_AIM OF THE TASK_
Reproduce the material verbatim, beginning with its first line and continuing through the line that contains "Élimination progressive des HCFC (R-22) au".
Start of Block
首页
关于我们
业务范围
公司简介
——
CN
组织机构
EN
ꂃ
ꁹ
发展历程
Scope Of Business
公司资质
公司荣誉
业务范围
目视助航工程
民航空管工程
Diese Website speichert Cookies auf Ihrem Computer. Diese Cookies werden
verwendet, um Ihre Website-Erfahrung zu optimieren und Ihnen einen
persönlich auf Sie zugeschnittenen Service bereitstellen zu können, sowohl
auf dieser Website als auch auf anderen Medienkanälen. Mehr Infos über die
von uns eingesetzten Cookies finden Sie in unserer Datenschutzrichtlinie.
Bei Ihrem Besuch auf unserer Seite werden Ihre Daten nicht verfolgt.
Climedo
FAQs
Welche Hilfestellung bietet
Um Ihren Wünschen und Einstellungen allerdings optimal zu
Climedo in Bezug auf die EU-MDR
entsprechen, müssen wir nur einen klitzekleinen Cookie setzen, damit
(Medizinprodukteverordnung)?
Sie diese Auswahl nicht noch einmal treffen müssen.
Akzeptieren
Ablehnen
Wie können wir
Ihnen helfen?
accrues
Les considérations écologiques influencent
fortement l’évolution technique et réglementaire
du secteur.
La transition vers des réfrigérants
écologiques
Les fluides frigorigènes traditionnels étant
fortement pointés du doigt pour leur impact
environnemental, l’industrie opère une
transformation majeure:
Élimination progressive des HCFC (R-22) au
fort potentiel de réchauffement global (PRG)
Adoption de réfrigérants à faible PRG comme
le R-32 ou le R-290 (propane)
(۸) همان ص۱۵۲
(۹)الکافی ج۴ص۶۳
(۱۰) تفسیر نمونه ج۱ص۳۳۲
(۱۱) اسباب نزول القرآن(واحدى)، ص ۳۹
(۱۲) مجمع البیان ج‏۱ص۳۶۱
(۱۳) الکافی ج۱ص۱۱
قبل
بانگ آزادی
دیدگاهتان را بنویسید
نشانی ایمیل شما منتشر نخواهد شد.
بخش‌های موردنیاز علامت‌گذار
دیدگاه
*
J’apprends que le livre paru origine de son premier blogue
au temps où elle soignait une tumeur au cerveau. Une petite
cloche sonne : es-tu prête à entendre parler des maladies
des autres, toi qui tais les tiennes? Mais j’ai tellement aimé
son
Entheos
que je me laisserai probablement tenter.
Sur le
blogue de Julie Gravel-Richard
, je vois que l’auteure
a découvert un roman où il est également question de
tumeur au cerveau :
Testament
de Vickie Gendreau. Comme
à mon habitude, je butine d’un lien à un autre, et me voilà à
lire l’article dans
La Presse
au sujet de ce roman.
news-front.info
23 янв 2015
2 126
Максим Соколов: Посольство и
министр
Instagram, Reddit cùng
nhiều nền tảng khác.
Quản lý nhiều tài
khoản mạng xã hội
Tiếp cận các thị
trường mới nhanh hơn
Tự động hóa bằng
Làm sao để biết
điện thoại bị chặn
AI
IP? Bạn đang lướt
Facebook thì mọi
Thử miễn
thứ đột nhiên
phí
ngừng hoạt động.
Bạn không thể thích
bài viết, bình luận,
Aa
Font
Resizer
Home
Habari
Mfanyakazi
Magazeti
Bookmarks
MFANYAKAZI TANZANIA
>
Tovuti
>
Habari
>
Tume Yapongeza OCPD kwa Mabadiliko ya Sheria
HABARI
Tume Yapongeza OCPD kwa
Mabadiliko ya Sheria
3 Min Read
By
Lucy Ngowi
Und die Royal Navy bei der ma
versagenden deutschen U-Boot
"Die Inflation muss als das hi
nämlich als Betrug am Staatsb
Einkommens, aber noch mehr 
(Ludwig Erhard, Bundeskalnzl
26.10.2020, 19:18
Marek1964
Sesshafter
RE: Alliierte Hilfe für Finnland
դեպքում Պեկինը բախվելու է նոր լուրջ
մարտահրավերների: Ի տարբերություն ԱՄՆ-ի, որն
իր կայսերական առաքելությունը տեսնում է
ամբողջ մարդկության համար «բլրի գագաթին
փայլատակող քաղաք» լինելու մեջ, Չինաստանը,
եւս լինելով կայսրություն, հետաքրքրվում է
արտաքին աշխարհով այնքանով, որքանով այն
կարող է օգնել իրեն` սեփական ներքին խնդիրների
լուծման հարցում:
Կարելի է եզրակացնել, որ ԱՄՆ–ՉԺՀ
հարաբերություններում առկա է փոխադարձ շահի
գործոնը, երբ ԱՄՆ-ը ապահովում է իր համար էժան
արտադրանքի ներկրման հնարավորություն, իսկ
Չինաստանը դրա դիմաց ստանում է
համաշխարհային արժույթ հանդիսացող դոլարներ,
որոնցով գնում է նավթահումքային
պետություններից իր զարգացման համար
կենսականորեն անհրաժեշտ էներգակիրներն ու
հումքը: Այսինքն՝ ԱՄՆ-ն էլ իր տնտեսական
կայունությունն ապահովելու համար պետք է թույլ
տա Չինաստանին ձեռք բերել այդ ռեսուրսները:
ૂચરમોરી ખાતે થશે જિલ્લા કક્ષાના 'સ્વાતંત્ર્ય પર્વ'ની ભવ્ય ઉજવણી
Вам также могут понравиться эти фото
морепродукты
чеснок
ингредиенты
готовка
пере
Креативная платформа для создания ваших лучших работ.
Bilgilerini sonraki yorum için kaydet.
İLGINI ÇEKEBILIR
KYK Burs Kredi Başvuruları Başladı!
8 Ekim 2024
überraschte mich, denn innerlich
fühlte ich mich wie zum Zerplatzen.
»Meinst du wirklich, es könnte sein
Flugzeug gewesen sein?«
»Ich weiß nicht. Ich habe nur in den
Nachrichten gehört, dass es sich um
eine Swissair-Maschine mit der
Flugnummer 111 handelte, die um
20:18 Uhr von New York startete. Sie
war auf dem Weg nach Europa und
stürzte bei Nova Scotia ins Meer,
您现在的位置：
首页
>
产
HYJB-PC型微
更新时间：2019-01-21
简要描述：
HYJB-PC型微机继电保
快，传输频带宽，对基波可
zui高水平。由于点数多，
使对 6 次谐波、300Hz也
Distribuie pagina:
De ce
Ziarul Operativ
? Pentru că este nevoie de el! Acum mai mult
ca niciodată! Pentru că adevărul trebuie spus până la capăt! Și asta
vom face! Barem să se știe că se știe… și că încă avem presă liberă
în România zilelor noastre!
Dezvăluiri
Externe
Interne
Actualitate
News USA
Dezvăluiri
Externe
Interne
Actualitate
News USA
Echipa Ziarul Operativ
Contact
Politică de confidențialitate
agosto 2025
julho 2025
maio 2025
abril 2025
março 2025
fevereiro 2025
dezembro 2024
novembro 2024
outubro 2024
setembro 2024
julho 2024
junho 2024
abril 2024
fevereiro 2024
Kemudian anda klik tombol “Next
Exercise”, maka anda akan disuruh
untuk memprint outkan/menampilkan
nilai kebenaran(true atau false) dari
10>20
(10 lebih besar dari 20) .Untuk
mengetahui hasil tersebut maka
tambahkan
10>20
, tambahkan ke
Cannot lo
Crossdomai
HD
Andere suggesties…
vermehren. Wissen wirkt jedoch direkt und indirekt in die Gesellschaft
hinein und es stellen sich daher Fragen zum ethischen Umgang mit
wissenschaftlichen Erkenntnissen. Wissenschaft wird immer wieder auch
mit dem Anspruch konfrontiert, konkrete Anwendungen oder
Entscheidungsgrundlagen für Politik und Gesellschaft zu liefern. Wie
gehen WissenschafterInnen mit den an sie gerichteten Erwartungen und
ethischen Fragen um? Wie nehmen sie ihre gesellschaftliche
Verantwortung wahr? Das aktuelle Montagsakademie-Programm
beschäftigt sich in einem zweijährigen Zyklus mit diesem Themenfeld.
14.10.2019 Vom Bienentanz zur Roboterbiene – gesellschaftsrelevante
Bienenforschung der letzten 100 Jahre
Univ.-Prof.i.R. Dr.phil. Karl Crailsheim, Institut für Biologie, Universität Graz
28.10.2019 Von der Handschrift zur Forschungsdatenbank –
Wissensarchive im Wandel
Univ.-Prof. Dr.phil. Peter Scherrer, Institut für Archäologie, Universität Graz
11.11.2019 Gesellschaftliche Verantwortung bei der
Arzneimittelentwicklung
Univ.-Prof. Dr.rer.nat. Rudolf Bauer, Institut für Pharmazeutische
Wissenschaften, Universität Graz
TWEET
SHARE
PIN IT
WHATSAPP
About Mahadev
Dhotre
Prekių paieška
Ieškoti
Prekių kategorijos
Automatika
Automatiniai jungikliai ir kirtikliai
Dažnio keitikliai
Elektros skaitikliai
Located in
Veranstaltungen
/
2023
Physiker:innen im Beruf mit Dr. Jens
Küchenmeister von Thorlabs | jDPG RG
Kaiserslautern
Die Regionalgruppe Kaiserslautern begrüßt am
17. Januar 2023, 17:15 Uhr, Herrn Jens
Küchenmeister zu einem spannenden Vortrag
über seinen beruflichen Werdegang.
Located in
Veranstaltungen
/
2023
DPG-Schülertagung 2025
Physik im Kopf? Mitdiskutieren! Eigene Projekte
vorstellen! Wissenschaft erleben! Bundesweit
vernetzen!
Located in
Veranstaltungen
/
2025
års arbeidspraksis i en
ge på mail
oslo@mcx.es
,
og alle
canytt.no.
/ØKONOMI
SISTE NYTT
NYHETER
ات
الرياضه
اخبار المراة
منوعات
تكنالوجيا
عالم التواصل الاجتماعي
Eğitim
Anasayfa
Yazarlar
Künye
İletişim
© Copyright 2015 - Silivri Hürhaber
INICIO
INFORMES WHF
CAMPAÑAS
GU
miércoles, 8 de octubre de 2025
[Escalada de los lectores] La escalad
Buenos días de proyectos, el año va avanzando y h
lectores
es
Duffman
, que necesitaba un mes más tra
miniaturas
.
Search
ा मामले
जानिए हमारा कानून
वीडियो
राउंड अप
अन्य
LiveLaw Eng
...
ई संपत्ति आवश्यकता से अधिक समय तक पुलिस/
End of Block
_COMPLETED TASK_
首页
关于我们
业务范围
公司简介
——
CN
组织机构
EN
ꂃ
ꁹ
发展历程
Scope Of Business
公司资质
公司荣誉
业务范围
目视助航工程
民航空管工程
Diese Website speichert Cookies auf Ihrem Computer. Diese Cookies werden
verwendet, um Ihre Website-Erfahrung zu optimieren und Ihnen einen
persönlich auf Sie zugeschnittenen Service bereitstellen zu können, sowohl
auf dieser Website als auch auf anderen Medienkanälen. Mehr Infos über die
von uns eingesetzten Cookies finden Sie in unserer Datenschutzrichtlinie.
Bei Ihrem Besuch auf unserer Seite werden Ihre Daten nicht verfolgt.
Climedo
FAQs
Welche Hilfestellung bietet
Um Ihren Wünschen und Einstellungen allerdings optimal zu
Climedo in Bezug auf die EU-MDR
entsprechen, müssen wir nur einen klitzekleinen Cookie setzen, damit
(Medizinprodukteverordnung)?
Sie diese Auswahl nicht noch einmal treffen müssen.
Akzeptieren
Ablehnen
Wie können wir
Ihnen helfen?
accrues
Les considérations écologiques influencent
fortement l’évolution technique et réglementaire
du secteur.
La transition vers des réfrigérants
écologiques
Les fluides frigorigènes traditionnels étant
fortement pointés du doigt pour leur impact
environnemental, l’industrie opère une
transformation majeure:
Élimination progressive des HCFC (R-22) au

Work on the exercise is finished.